8 dicembre 2019
Aggiornato 19:30

La CCIAA di Campobasso promuove un “patto”di garanzia tra tintolavanderie e clienti”

Questa l’ultima iniziativa della Camera di Commercio di Campobasso nell’ambito delle attività di promozione della cultura conciliativa

CAMPOBASSO - «Tintolavato? O soddisfatto o conciliato!»: è questo lo slogan che accompagna l’ultima iniziativa della Camera di Commercio di Campobasso nell’ambito delle attività di promozione della cultura conciliativa. Questa volta destinatari dell’iniziativa sono le tintolavanderie e i loro clienti.
L’Ente camerale e le associazioni di categoria del settore, grazie al costante lavoro di squadra, hanno firmato un protocollo di intesa per diffondere la conoscenza del servizio di conciliazione camerale e i vantaggi che possono trarne sia i clienti che le tinto lavanderie, aumentando la soddisfazione di entrambi e promuovendo la fiducia alla base di ogni relazione commerciale. Le associazioni di categoria che hanno aderito al protocollo sono la CNA – Confederazione Nazionale dell’Artigianato e della Piccola e Media Impresa - la Confcommercio e l’A.M.A. -Casartigiani.

Per usufruire dei vantaggi previsti nell’intesa le tintolavanderie iscritte alle associazioni firmatarie dovranno sottoscrivere il «Patto per la tutela reciproca del consumatore e delle tintolavanderie», una sorta di decalogo delle condizioni di prestazioni del servizio a cui le imprese in questione devono attenersi.
Aderendo all’iniziativa i titolari delle tinto lavanderie potranno esporre in vetrina il caratteristico marchio di qualità «Tinto lavato? O soddisfatto o conciliato!». In cambio dell’utilizzo del marchio si impegneranno a rispettare gli standard previsti dall’apposito regolamento e a risolvere eventuali liti attraverso la conciliazione, con sconti, per entrambe le parti, del 25% sulle spese.

Questi alcuni punti salienti del regolamento. Le tinto lavanderie dovranno:
- rilasciare al cliente una ricevuta con l’indicazione del termine di consegna da rispettare entro 10 giorni, dopo di che dovranno applicare uno sconto del 20%
-rispettare le indicazioni dell’etichetta, facendo presente al cliente se questa manca o è in contrasto con la loro esperienza
-risarcire smarrimenti i e danni ai capi, purché reclamati entro un giorno dalla consegna.

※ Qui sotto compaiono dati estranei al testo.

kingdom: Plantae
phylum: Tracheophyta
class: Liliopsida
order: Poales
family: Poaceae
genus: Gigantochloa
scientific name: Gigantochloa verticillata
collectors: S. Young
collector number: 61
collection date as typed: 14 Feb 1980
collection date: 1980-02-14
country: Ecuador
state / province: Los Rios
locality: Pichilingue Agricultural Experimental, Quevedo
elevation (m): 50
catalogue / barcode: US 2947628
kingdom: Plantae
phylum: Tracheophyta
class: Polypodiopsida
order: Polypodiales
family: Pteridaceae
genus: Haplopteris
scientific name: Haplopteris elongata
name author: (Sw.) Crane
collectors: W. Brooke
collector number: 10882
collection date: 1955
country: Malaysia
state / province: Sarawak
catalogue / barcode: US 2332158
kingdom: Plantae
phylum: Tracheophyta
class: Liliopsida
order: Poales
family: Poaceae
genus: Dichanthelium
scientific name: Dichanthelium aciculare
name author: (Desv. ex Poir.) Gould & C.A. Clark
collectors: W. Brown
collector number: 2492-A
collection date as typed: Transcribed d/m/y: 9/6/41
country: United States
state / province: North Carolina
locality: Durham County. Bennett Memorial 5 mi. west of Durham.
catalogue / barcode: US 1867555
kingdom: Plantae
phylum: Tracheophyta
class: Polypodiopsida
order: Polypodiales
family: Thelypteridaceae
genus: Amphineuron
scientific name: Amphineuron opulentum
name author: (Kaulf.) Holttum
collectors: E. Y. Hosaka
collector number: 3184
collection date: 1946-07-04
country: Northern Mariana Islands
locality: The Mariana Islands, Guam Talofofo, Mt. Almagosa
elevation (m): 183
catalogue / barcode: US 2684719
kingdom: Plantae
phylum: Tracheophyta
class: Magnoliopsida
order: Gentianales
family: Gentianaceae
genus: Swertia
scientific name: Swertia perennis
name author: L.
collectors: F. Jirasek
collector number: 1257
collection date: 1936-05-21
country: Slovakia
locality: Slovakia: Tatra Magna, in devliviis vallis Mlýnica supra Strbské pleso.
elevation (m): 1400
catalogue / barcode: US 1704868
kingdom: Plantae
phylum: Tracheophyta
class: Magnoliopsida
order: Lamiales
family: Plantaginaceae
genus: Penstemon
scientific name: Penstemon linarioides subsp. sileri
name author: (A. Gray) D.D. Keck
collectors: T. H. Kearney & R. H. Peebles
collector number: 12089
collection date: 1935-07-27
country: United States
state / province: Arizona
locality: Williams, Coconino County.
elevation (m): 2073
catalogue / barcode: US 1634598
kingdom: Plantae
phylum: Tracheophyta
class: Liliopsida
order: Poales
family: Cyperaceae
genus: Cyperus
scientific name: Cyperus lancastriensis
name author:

Ad oggi 20 sono le tintolavanderie della provincia che hanno aderito al «patto».
L’iniziativa rientra nell’ambito del progetto «Io concilio, e tu?», finanziato dalla Regione Molise e realizzato da Unioncamere Molise in collaborazione con Retecamere, finalizzato a diffondere la cultura della conciliazione soprattutto fra i cittadini-consumatori, affinché possano realizzare concretamente i loro diritti, senza dover affrontare i costi, i tempi e i rischi di un’azione giudiziaria ordinaria. La conciliazione camerale consente infatti di migliorare il rapporto di fiducia alla base di ogni transazione commerciale e stimolare altresì la crescita dei consumi. Il progetto ha lo scopo di promuovere anche gli altri strumenti di composizione stragiudiziale delle controversie, nonché delle clausole inique e vessatorie.

L’iniziativa progettuale è incentrata su figure professionali capaci di diffondere la conoscenza di questo servizio attraverso il contatto personale e diretto con gli utenti, avvalendosi anche della distribuzione di materiale informativo. In questi giorni tutte le tinto lavanderie del territorio stanno ricevendo la visita di del personale appositamente formato per promuovere i vantaggi dei servizi a loro riservati.
Nei prossimi mesi sarò la volta dei negozi, centri commerciali, mercati e altri luoghi pubblici che diventeranno occasioni di diffusione della cultura conciliativa.